BRANO FORNITO:
Albenga. Continua a far discutere l’ipotesi della costruzione di un forno crematorio nell’Albenganese (in frazione Leca, per la precisione, anche se nelle ultime ore si è parlato anche di Lusignano), anche con l’intervento degli agricoltori che lamentano un’opzione che andrebbe a minacciare le proprie coltivazioni e, soprattutto, la loro commercializzazione.
Dubbi e perplessità che vengono fatte proprie anche dal coordinamento di Sel del ponente: “Apprendiamo con con grande felicità la notizia della posizione di buon senso assunta dalle organizzazioni provinciali degli agricoltori sulla ‘nocività’ reale e commerciale della costruzione del forno crematorio nella piana albenganese – si legge in una nota – Rimane a questo punto un dubbio molto forte, sostenuto anche dal nuovo e fiammante ‘piano cimiteriale comunale’, che consente anche l’ampliamento del cimitero di Lusignano, che potrebbe divenire il nuovo sito per la costruzione del forno”.

COMPITO DA SVOLGERE:
Prosegui l'articolo sul forno crematorio nell'Albenganese, scrivendo il seguito dopo la sua ultima frase.

DATI DA ESAMINARE:
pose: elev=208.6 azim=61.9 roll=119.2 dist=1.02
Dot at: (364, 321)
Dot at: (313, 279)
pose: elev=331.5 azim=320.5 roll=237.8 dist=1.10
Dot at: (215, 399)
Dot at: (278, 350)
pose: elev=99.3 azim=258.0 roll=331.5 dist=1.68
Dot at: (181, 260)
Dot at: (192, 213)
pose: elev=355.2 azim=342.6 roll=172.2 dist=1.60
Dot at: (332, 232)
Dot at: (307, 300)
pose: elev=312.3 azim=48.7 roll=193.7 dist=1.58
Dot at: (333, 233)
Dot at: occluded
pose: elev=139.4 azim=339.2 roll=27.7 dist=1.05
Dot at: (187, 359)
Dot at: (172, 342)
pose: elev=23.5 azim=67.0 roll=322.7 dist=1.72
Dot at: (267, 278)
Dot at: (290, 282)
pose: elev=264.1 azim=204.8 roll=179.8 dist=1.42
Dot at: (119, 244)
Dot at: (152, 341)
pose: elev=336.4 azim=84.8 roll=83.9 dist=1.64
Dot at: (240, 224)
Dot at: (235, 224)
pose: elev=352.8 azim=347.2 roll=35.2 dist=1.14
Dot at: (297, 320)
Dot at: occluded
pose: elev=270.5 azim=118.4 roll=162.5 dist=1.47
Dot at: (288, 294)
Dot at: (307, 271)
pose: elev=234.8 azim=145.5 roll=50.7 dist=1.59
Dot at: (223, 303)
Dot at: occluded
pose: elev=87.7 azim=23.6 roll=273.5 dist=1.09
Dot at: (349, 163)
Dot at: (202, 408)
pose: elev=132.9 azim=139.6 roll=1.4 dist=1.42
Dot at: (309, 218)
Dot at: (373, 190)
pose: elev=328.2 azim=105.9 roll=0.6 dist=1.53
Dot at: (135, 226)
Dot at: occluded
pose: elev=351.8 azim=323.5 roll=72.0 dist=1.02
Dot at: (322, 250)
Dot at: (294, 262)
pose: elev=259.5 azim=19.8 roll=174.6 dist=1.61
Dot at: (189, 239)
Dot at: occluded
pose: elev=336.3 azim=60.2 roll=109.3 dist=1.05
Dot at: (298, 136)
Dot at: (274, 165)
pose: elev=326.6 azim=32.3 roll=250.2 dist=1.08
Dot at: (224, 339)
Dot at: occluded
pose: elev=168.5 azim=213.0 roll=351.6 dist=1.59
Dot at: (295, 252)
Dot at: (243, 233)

RISPOSTA AL COMPITO:
“Noi come coordinamento di Sel rimaniamo comunque contrari alla costruzione del forno anche in altro sito rispetto a quello di Leca D’Albenga, ravvisandone la non utilità pubblica vista la costruzione di due forni di Savona. Ci chiediamo a questo punto se non sia il caso di rivedere anche i veri interessi di questa operazione: non capiamo come si possano sostenere i costi di costruzione considerando l’utenza, dopo la costruzione di Savona, oppure è la gestione cimiteriale il vero interesse? Attendiamo con ansia risposte, ribadendo il nostro sostegno al comitato territoriale che lotta con grande impegno di ricerca e analisi per difendere il nostro territorio” conclude la nota.